The reasoning for the initial reporting restrictions
The two teenage killers were initially granted protection under section 45 of the Youth and Criminal Justice Act 1999, which allows the court to prevent the identification of young persons involved in court proceedings until they reach the age of 18. The power is discretionary and the court may dispense with the restriction if it is deemed to be in the interests of justice to do so.
Prior to the trial, Lucas Markham pleaded guilty to murder and Kim Edwards to the lesser crime of manslaughter. At this stage, the court maintained reporting restrictions, noting that Kim Edwards was pleading a defence of diminished responsibility based on her mental state at the time of the murders. She had attempted suicide just three weeks before the murders and was described as “emotionally and physically vulnerable”. This led not only to considerations around her welfare, but to the integrity of the trial process. Although the court also considered the deterrent effect of naming the defendants, it was considered to have little effect. The judge also noted the “immediate and virulent social media storm” and press attention likely to follow identification, with the resultant burden on the secure unit in which she was housed.
Why the reporting restrictions were lifted
At the conclusion of the trial the court revisited the reporting restrictions, hearing representations from a number of newspaper organisations, the Press Association, the defendants and the Local Authority. The CPS adopted a neutral position. The trial having concluded and with Kim Edwards convicted of murder, the factual circumstances were much changed and the judge lifted the reporting restrictions, although they remained in place pending the hearing of an appeal (on both reporting and sentencing) to the Court of Appeal.
The key factors in the decision to lift restrictions were as follows:
- The crimes committed by the defendants were exceptionally grave, the trial judge describing the crimes as having “few parallels in modern criminal history”, such that there was a high public interest in their identification. Without the identities, the trial would be deprived of meaning and context because it would be impossible to understand that the murders took place in a closed family context.
- There was no evidence that identifying the defendants would adversely affect their future rehabilitation and therefore be contrary to the welfare of a child.

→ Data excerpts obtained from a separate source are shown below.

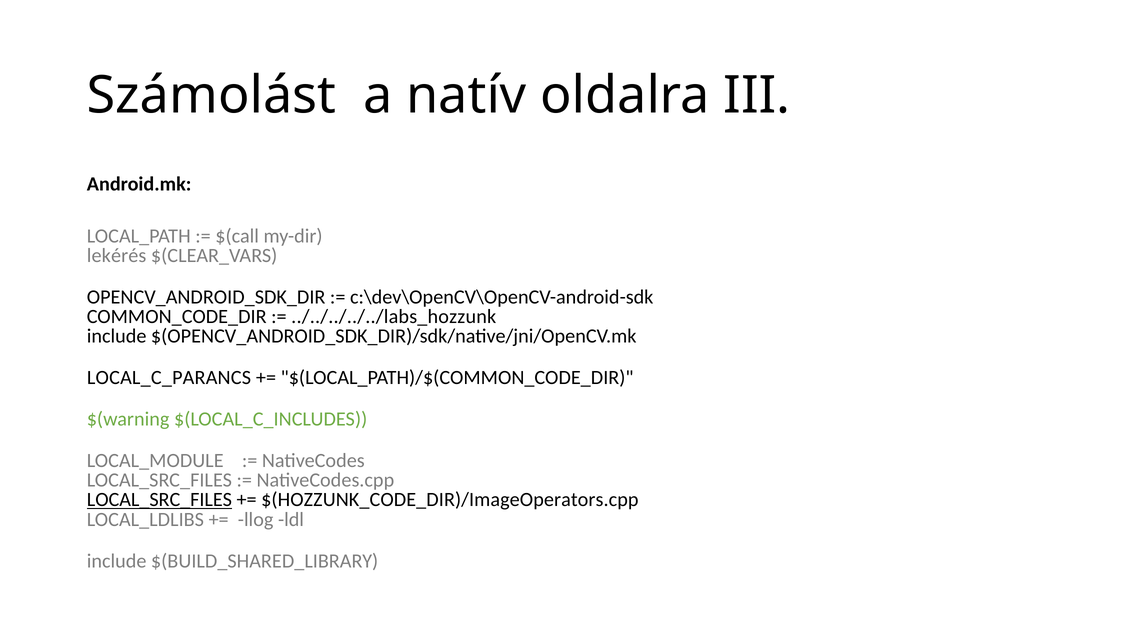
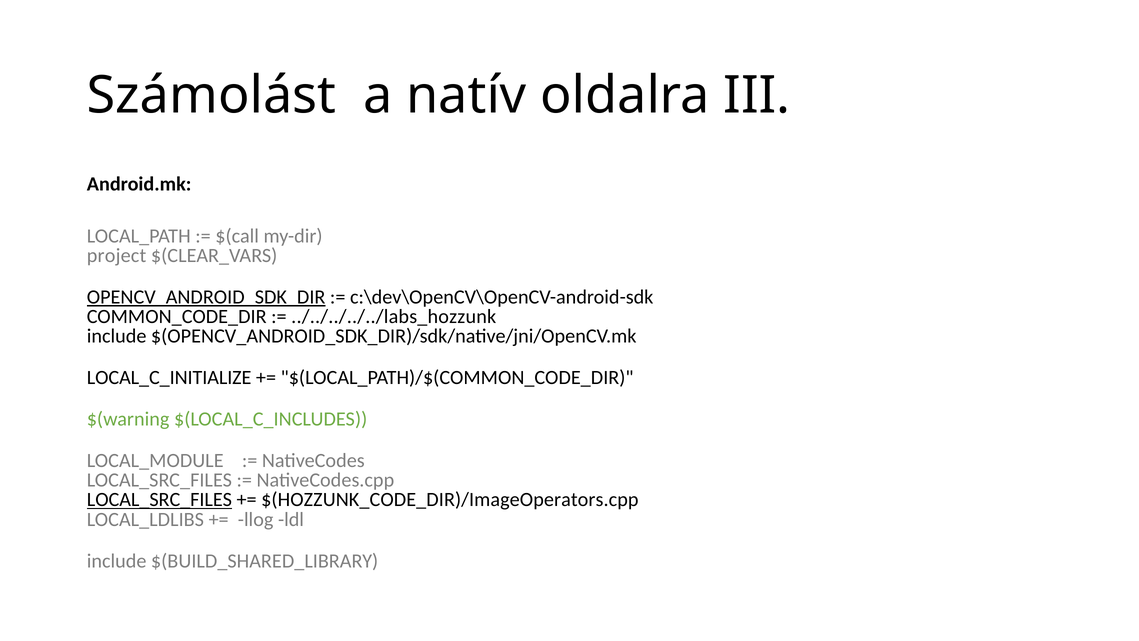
lekérés: lekérés -> project
OPENCV_ANDROID_SDK_DIR underline: none -> present
LOCAL_C_PARANCS: LOCAL_C_PARANCS -> LOCAL_C_INITIALIZE
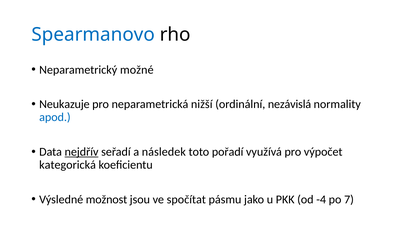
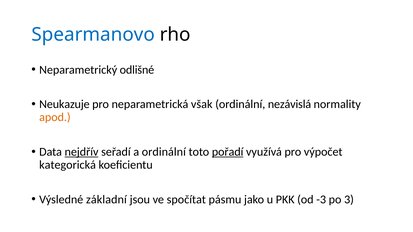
možné: možné -> odlišné
nižší: nižší -> však
apod colour: blue -> orange
a následek: následek -> ordinální
pořadí underline: none -> present
možnost: možnost -> základní
-4: -4 -> -3
7: 7 -> 3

- The order would in any event expire when the defendants reached 18 in three years’ time and their sentence (a minimum terms of 20 years, revised on appeal to 17.5) and process of rehabilitation would stretch well beyond that period.
- While there would be a need for special attention to be paid at the time the press reported on the identities, the time delay between the lifting of the restrictions and reporting addressed this concern.
- This was not one of the rare cases, as in the Bulger murder or A & B v Persons Unknown, where the risk of vigilante action was so high that the killers’ right to life was sufficiently engaged to justify a lifelong order.
The decision again highlights the fact sensitive approach required in challenges to reporting restrictions, with the judge specifically noting that submissions should focus on the particular facts of the case rather than abstract principles.